• Task input:
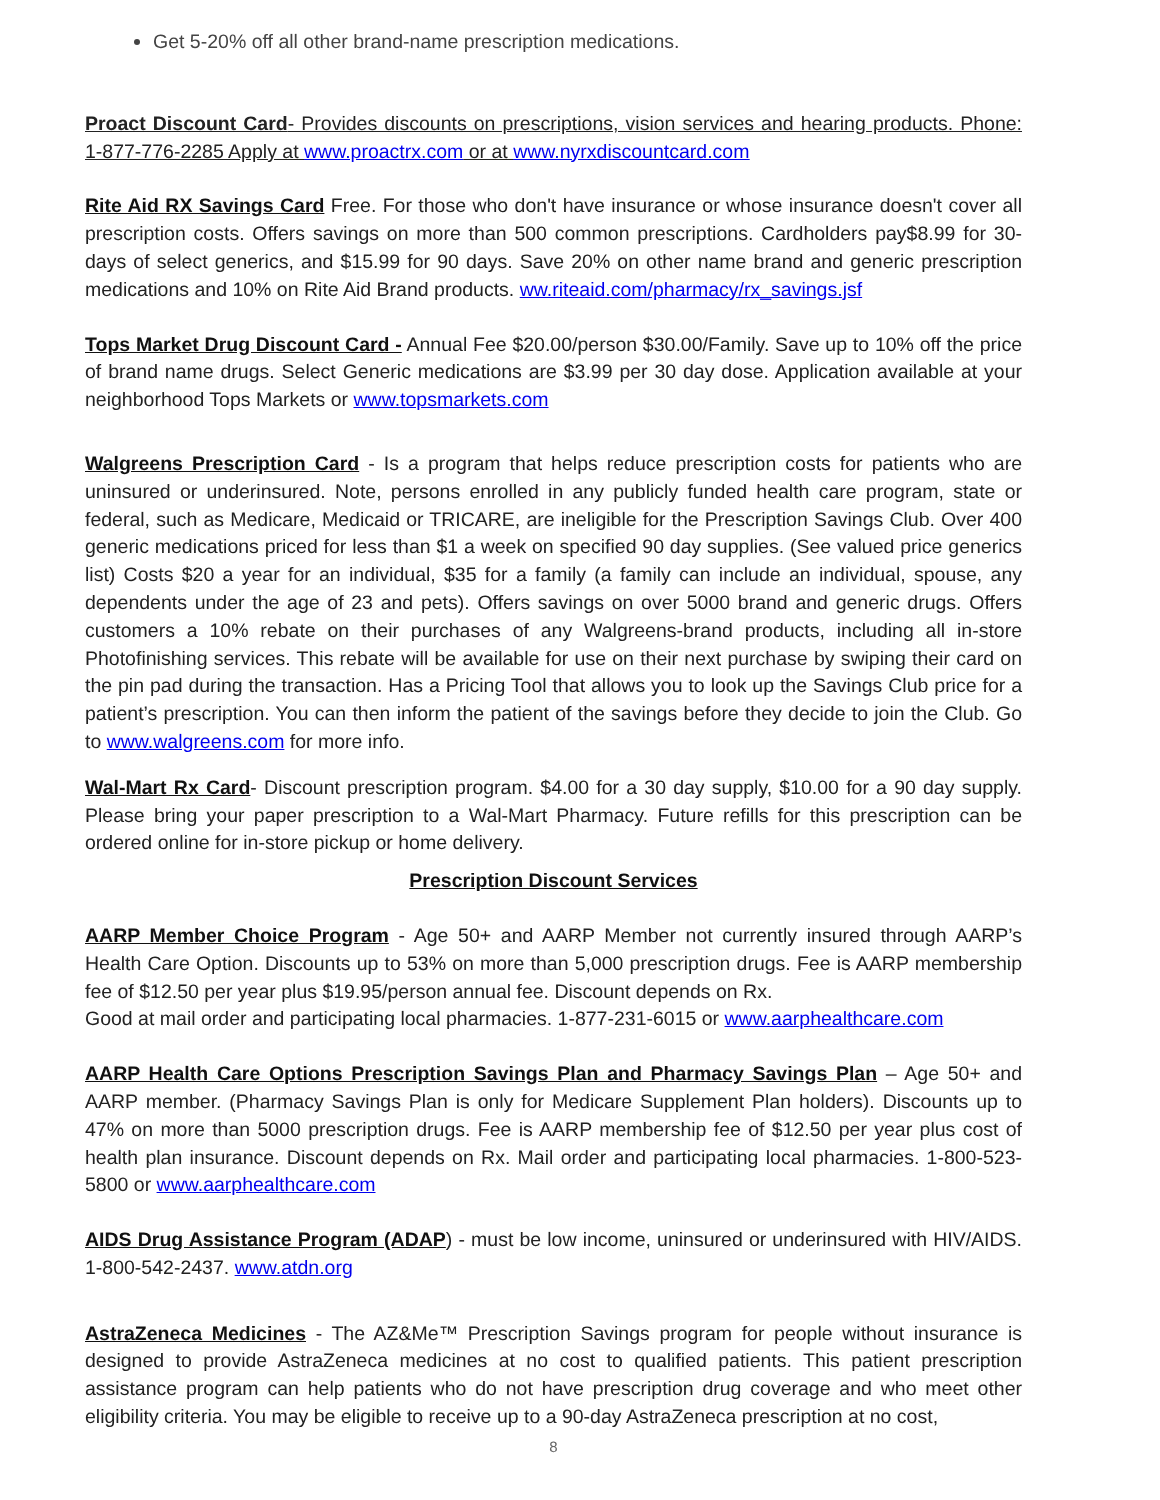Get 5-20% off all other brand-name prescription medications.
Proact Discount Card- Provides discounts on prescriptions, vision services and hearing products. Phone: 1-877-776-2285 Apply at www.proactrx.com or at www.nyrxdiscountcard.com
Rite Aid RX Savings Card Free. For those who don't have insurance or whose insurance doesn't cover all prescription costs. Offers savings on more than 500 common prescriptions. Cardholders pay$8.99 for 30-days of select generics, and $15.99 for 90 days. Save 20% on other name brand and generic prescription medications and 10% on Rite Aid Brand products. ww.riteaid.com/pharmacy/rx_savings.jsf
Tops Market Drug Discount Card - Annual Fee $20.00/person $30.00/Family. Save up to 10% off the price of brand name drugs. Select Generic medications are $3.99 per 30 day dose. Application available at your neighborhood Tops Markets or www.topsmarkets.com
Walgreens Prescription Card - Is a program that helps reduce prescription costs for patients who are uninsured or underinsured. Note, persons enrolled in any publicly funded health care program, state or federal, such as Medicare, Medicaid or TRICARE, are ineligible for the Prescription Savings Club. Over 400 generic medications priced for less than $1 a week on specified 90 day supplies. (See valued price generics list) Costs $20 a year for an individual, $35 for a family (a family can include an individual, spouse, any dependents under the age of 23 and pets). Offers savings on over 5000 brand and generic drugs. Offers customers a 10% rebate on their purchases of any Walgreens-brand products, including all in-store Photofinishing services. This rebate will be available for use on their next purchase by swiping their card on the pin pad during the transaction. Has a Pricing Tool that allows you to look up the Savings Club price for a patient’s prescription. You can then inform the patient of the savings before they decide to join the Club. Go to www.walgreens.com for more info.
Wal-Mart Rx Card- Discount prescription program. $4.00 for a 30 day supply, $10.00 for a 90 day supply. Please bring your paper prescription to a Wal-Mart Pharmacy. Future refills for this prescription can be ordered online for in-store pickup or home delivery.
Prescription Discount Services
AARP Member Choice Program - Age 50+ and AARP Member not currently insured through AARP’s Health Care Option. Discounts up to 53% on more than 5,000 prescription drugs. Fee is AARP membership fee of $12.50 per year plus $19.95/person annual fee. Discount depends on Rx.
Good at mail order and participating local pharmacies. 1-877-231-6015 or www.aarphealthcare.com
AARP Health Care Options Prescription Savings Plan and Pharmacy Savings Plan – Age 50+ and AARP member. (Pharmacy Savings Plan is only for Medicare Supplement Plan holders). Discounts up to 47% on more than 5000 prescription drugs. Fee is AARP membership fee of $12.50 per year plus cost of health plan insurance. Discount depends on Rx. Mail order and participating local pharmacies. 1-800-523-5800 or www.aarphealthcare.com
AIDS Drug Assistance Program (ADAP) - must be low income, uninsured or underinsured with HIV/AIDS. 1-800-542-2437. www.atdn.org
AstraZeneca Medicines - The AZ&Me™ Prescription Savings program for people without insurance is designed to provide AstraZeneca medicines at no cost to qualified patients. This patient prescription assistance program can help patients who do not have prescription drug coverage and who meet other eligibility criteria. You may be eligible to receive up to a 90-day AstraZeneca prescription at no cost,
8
==
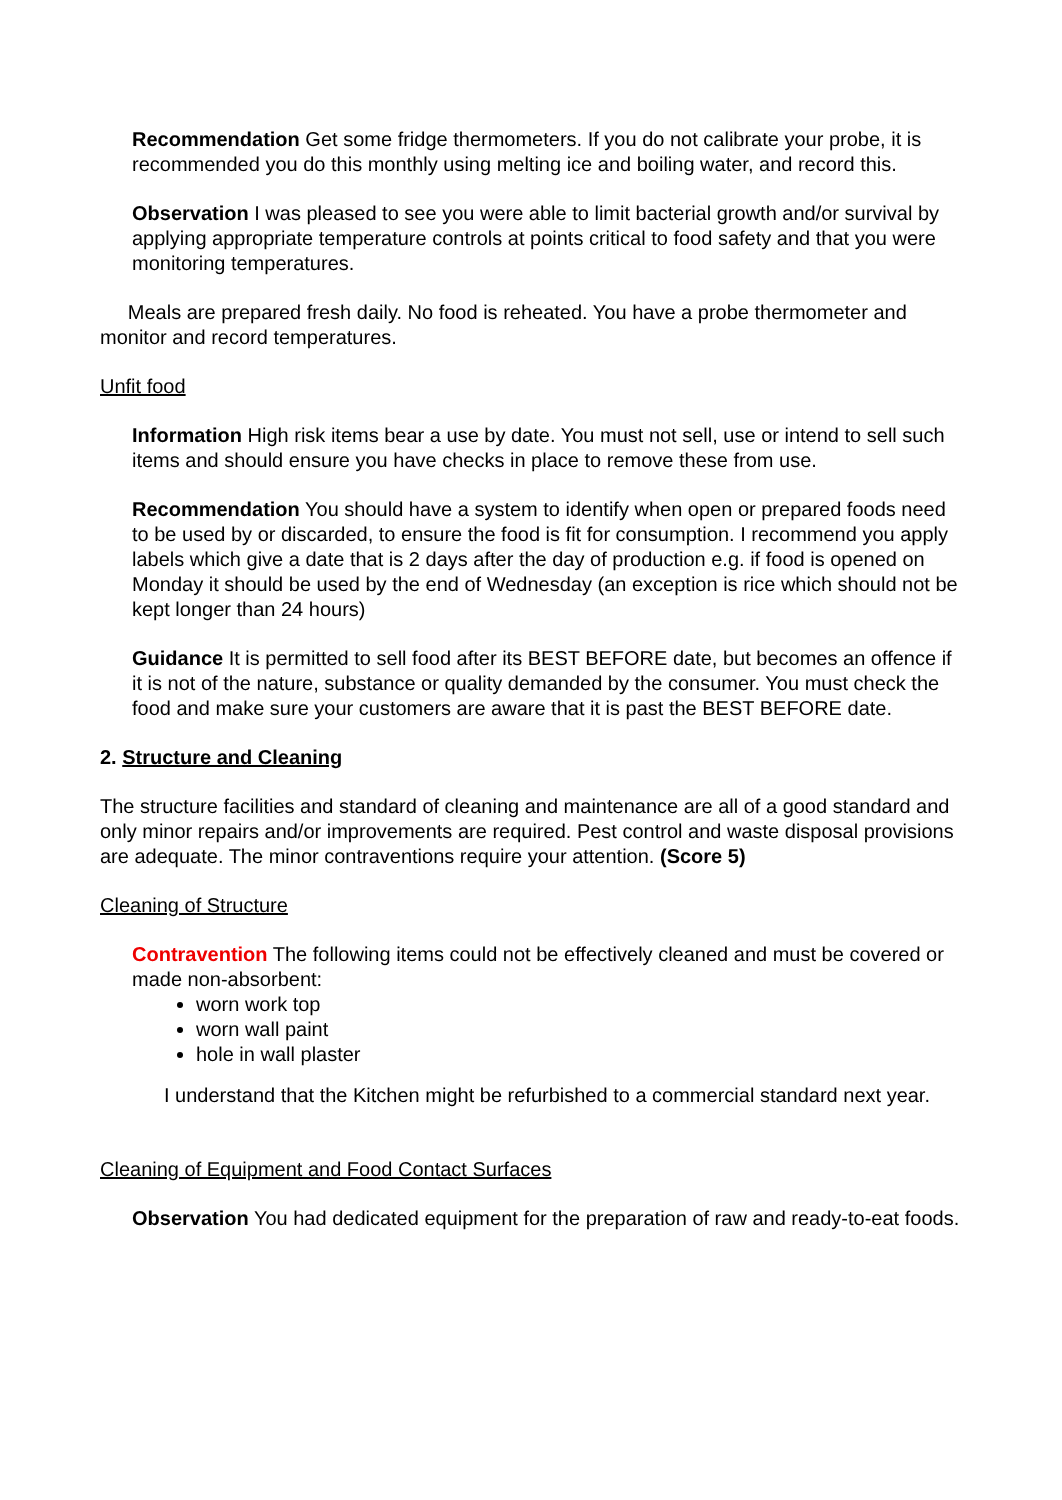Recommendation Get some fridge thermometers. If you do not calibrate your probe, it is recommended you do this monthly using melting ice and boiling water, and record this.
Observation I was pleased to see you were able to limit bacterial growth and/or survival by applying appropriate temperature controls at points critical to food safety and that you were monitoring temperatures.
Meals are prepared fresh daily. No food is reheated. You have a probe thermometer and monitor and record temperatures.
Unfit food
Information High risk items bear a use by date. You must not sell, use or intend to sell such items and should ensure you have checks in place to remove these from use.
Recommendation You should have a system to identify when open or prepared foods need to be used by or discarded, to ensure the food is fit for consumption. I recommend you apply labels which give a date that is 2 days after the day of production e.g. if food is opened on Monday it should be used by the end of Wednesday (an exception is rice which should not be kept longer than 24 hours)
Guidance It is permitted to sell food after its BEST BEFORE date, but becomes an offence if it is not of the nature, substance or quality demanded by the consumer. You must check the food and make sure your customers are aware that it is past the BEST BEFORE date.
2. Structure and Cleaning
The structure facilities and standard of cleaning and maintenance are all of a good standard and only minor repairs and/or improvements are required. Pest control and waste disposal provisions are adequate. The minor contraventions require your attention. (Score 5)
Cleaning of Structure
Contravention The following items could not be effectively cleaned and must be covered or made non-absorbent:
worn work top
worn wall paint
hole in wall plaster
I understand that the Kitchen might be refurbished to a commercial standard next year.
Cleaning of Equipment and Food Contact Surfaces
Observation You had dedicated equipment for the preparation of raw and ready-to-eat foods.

• Exercise prompt: Within the listing above, the lines from the one with "Get 5-20% off" through the one with "Tops Market Drug" are to be given again word for word. Do not include pictures.

• Response area:
Get 5-20% off all other brand-name prescription medications.
Proact Discount Card- Provides discounts on prescriptions, vision services and hearing products. Phone: 1-877-776-2285 Apply at www.proactrx.com or at www.nyrxdiscountcard.com
Rite Aid RX Savings Card Free. For those who don't have insurance or whose insurance doesn't cover all prescription costs. Offers savings on more than 500 common prescriptions. Cardholders pay$8.99 for 30-days of select generics, and $15.99 for 90 days. Save 20% on other name brand and generic prescription medications and 10% on Rite Aid Brand products. ww.riteaid.com/pharmacy/rx_savings.jsf
Tops Market Drug Discount Card - Annual Fee $20.00/person $30.00/Family. Save up to 10% off the price of brand name drugs. Select Generic medications are $3.99 per 30 day dose. Application available at your neighborhood Tops Markets or www.topsmarkets.com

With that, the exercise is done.